Originally Posted by senzaparole
During calibration did you turn the gain of the subwoofer to get a level of -3db at the end of the calibration?
XTZ wrote to me that a level too low does not activate the subwoofer:
If it has set it to negative value, ie. -6 dB or similar, the signal to the subwoofer is probably too weak to trigger it. Then you can lower the gain on the bit subwoofer, run the calibration again. Repeat lowering the gain until the value for the subwoofer output level is 0 dB or even up to +3 dB. This way, the receiver will be able to react.
Several others, including both Feri and Alan, have already addressed this issue. But, let me add that I believe you are overthinking this. You do not
need to follow XTZ's specific recommendation for the trim level unless you actually are
having a problem with the subwoofer coming on from Auto mode, with a lower trim level. You will surely be able to tell whether the sub comes on or not, and you can adjust the trim up and down to test it as much as you like.
The best practice recommendations in the Guide are somewhat generic, without the advantage of knowing what specific subwoofer/AVR combination you have. And XTZ's recommendation is also generic. For instance, it would be much more applicable to older generations of Yamaha AVR's, which sent a lower-voltage signal to the subwoofer unless the trim level were high, rather than to Denon/Marantz AVR's.
As explained in the Guide section that Alan linked for you, there are actually two reasons why individuals may be better off using higher subwoofer gain settings, and correspondingly lower AVR trim settings. The first reason involves the possibility of the subwoofer clipping at higher trim levels when they are combined with louder overall master volume levels.
The second reason involves the fact that not all subwoofers can achieve max volume levels unless the gain is set relatively high. That sometimes varies with subwoofer models, even within specific subwoofer brands. The best practice guidelines are merely intended to provide general guidance to avoid those two potential issues. But, individuals are always perfectly free to experiment for themselves, and to decide for themselves what specific advice is directly applicable to their situations.
I'm writing this for others who may be reading along, as much as I am for your specific situation.
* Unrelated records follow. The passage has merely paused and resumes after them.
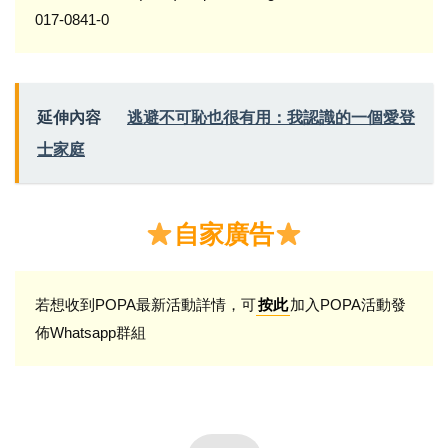
017-0841-0
延伸內容
逃避不可恥也很有用：我認識的一個愛登
士家庭
自家廣告
若想收到POPA最新活動詳情，可
加入POPA活動發
按此
佈Whatsapp群組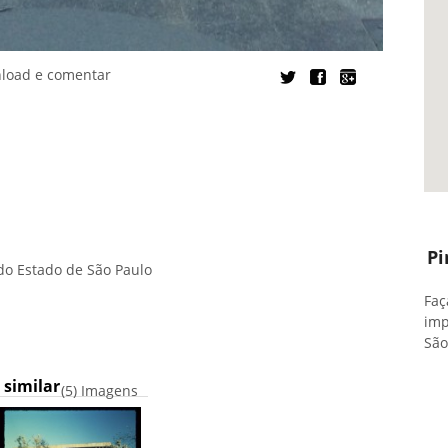
nload e comentar
Pi
do Estado de São Paulo
Faç
imp
São
similar
(5) Imagens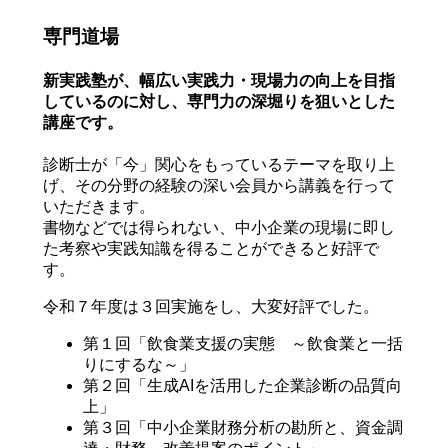
専門道場
新実践塾が、幅広い実践力・現場力の向上を目指
しているのに対し、専門力の深堀りを狙いとした
講座です。
診断士が「今」関心をもっているテーマを取り上
げ、その分野の経験の深い会員から講義を行って
いただきます。
書物などでは得られない、中小企業の現場に即し
た考察や実践知識を得ることができると好評で
す。
令和７年度は３回実施をし、大変好評でした。
第１回「飲食業支援の実態 ～飲食業と一括
りにするな～」
第２回「生成AIを活用した企業診断の品質向
上」
第３回「中小企業財務分析の勘所と、資金調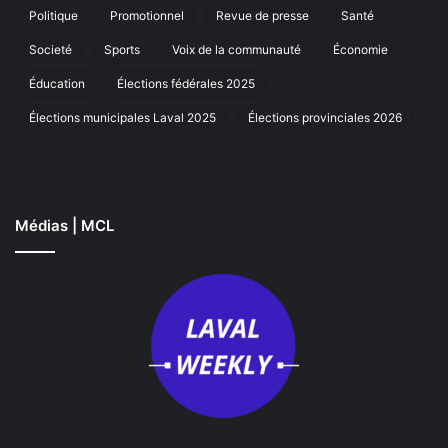
La
Politique
Promotionnel
Revue de presse
Santé
Societé
Sports
Voix de la communauté
Économie
Éducation
Élections fédérales 2025
Élections municipales Laval 2025
Élections provinciales 2026
Médias | MCL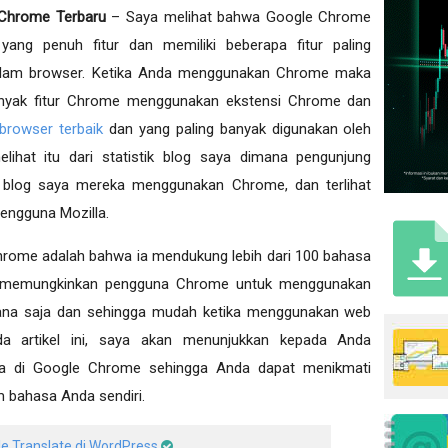
 Chrome Terbaru
– Saya melihat bahwa Google Chrome
ang penuh fitur dan memiliki beberapa fitur paling
alam browser. Ketika Anda menggunakan Chrome maka
anyak fitur Chrome menggunakan ekstensi Chrome dan
browser terbaik
dan yang paling banyak digunakan oleh
lihat itu dari statistik blog saya dimana pengunjung
s blog saya mereka menggunakan Chrome, dan terlihat
engguna Mozilla.
Chrome adalah bahwa ia mendukung lebih dari 100 bahasa
i memungkinkan pengguna Chrome untuk menggunakan
ana saja dan sehingga mudah ketika menggunakan web
da artikel ini, saya akan menunjukkan kepada Anda
a di Google Chrome sehingga Anda dapat menikmati
bahasa Anda sendiri.
 Translate di WordPress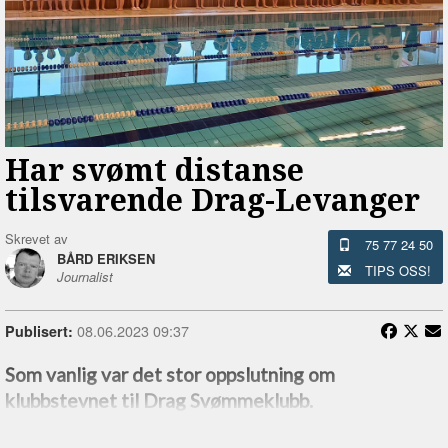
Har svømt distanse
tilsvarende Drag-Levanger
Skrevet av
75 77 24 50
BÅRD ERIKSEN
TIPS OSS!
Journalist
08.06.2023 09:37
Publisert:
Som vanlig var det stor oppslutning om
klubbstevnet til Drag Svømmeklubb.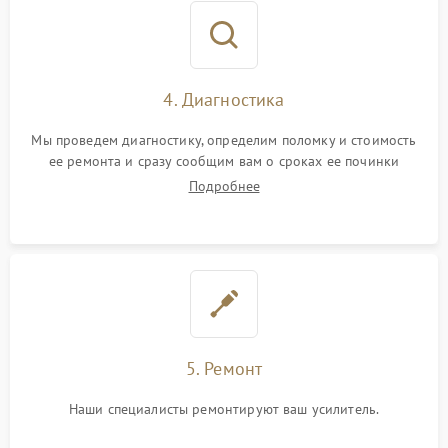
4. Диагностика
Мы проведем диагностику, определим поломку и стоимость
ее ремонта и сразу сообщим вам о сроках ее починки
Подробнее
5. Ремонт
Наши специалисты ремонтируют ваш усилитель.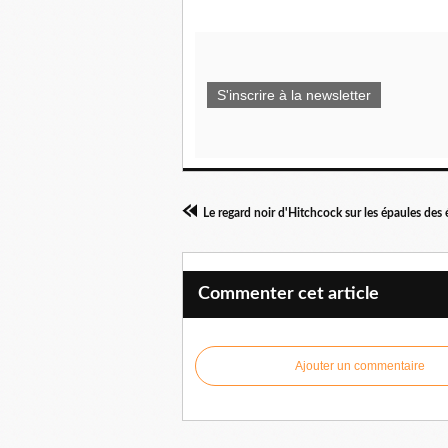
S'inscrire à la newsletter
Le regard noir d'Hitchcock sur les épaules des 
Commenter cet article
Ajouter un commentaire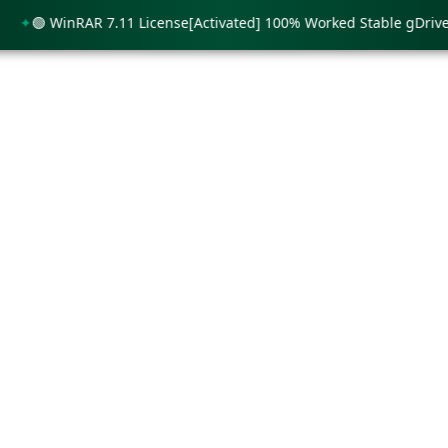
🟢 WinRAR 7.11 License[Activated] 100% Worked Stable gDrive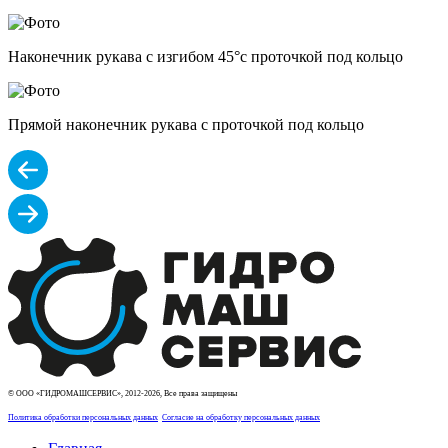
Наконечник рукава с изгибом 45°с проточкой под кольцо
Прямой наконечник рукава с проточкой под кольцо
© ООО «ГИДРОМАШСЕРВИС», 2012-2026, Все права защищены
Политика обработки персональных данных
Согласие на обработку персональных данных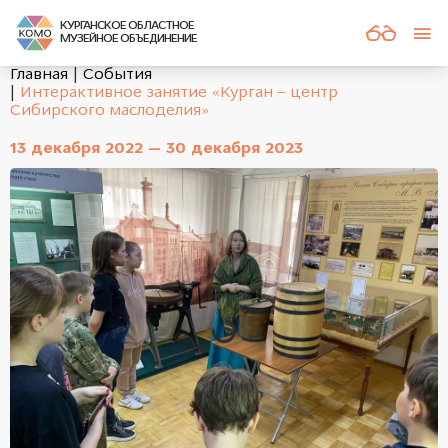
КУРГАНСКОЕ ОБЛАСТНОЕ
МУЗЕЙНОЕ ОБЪЕДИНЕНИЕ
Главная
События
Интерактивное занятие «Курган – центр
Сибирского маслоделия»
13 декабря 2022 — 30 декабря 2023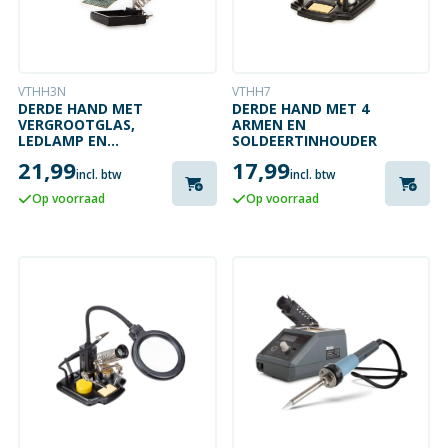
VTHH3N
VTHH7
DERDE HAND MET
DERDE HAND MET 4
VERGROOTGLAS,
ARMEN EN
LEDLAMP EN
SOLDEERTINHOUDER
SOLDEERBOUTHOUDER
21,99
17,99
incl. btw
incl. btw
Op voorraad
Op voorraad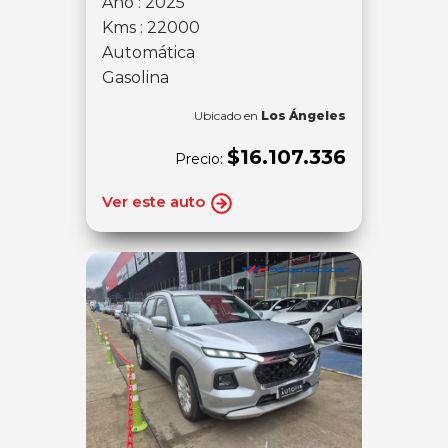
Año : 2025
Kms : 22000
Automática
Gasolina
Ubicado en
Los Ángeles
$16.107.336
Precio:
Ver este auto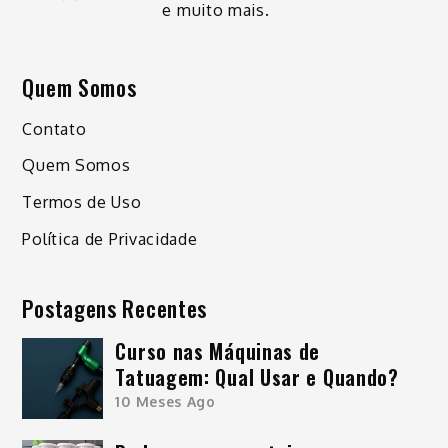
e muito mais.
Quem Somos
Contato
Quem Somos
Termos de Uso
Política de Privacidade
Postagens Recentes
Curso nas Máquinas de
Tatuagem: Qual Usar e Quando?
10 Meses Ago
Rather than overthinking it, I recommend that you just discover for yourself at what AVR trim setting your subwoofer will reliably turn-on from Auto mode.
Edit: Noticing your other question, I should add that the port plugs change the tuning point of your ported subwoofer. I assume from your statement about having two foam plugs that you have a 17 Series subwoofer.
If you are plugging a port, the one you choose to plug will affect the frequency response of your subwoofer, as will plugging both ports. As Feri said, you will have to decide for yourself which mode you prefer. The one port plugged mode will give you the deepest extension, and the most SPL below 20Hz. XTZ explains what the different port tunes do on their website, and they include frequency response graphs for the different options which are available to you.
It may be important that you change the setting on the subwoofer's plate amp to correspond to the new tuning point you are trying. You have the option of EQ1 and EQ2. The digital signal processing (DSP) in the subwoofer is intended to correspond to the various plug configurations, and you have quite a bit of user adjustability. You should rerun Audyssey if you change the tuning point on your sub.
In my opinion, this issue of port configuration is actually much more significant, with respect to your overall bass, than the issue of gain/trim setting. This is where I would spend some of my time reading the XTZ website, and then experimenting to discover what combination of port plug and DSP sounds best to you.